An organization dedicated to enhancing opportunities for United States grain products recently sent a team to West Africa. The potential found in this market for U.S. grain products is described below.
AUDIO: Brian Healy, U.S. Grains Council (USGC)
U.S. Grains Council (USGC) staff recently traveled to West Africa for a market assessment mission. Brian Healy, manager of ethanol export market development for USGC, says the Council assessed market opportunities for United States ethanol in Nigeria and Ghana.
“In the previous year, Nigeria was our 10th largest export market. In the most recent marketing year, Nigeria was our 13th largest market. We wanted to better understand the trade dynamics and what was driving trade there. Ghana was another market. We wanted to understand what opportunities existed there,” Healy said.
Both markets show potential for United States ethanol exports. Healy says U.S. ethanol has acquired a significant share of Nigeria’s industrial market. The U.S. Grains Council now works toward gaining a larger presence in Nigeria’s fuel market.

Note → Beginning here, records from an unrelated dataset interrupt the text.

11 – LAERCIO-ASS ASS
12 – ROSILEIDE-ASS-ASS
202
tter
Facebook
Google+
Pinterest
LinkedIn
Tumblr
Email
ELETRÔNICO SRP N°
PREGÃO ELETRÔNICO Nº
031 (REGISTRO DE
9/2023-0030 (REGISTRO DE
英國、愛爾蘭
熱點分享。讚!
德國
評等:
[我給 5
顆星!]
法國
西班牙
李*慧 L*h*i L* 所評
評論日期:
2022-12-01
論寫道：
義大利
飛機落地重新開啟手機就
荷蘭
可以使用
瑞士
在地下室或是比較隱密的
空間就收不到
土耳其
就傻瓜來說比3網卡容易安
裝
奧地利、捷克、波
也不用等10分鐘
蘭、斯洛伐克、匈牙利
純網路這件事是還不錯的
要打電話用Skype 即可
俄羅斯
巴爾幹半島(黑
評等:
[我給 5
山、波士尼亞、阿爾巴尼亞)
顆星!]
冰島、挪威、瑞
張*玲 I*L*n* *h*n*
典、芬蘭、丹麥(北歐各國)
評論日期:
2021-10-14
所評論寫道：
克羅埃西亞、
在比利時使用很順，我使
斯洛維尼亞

“Nigeria’s fuel specification allows for up to 10-percent of ethanol in the fuel supply. We’re trying to better understand how they can move forward with their fuels policy. They have had a biofuels policy on the books for about a decade, but haven’t implemented it to this date. We’re not only trying to encourage exporters of pre-blended fuel to Nigeria, but also Nigerian importers to directly import fuel ethanol. That 10-percent would be about 230 million gallon market, which is a huge opportunity,” Healy said.
Ghana had been a “small, but consistent buyer of United States fuel ethanol” from 2014 to 2017. The country, however, did not import ethanol directly from the United States in the 2017/2018 marketing year.
The U.S. Grains Council notes – U.S. ethanol, originally purchased by the European Union, was re-exported to West African markets like Nigeria and Ghana in the last marketing year. Healy says the Council is also interested in working with the European Union, to increase U.S. ethanol exports globally.
“One is to better understand why the EU is importing increased levels of our products,” Healy said. “We understand that some of it is making its way to West Africa, but we also understand that some of it is making its way to North African markets. We’re looking to work with some of these folks, especially in Spain, to better understand those trade dynamics.”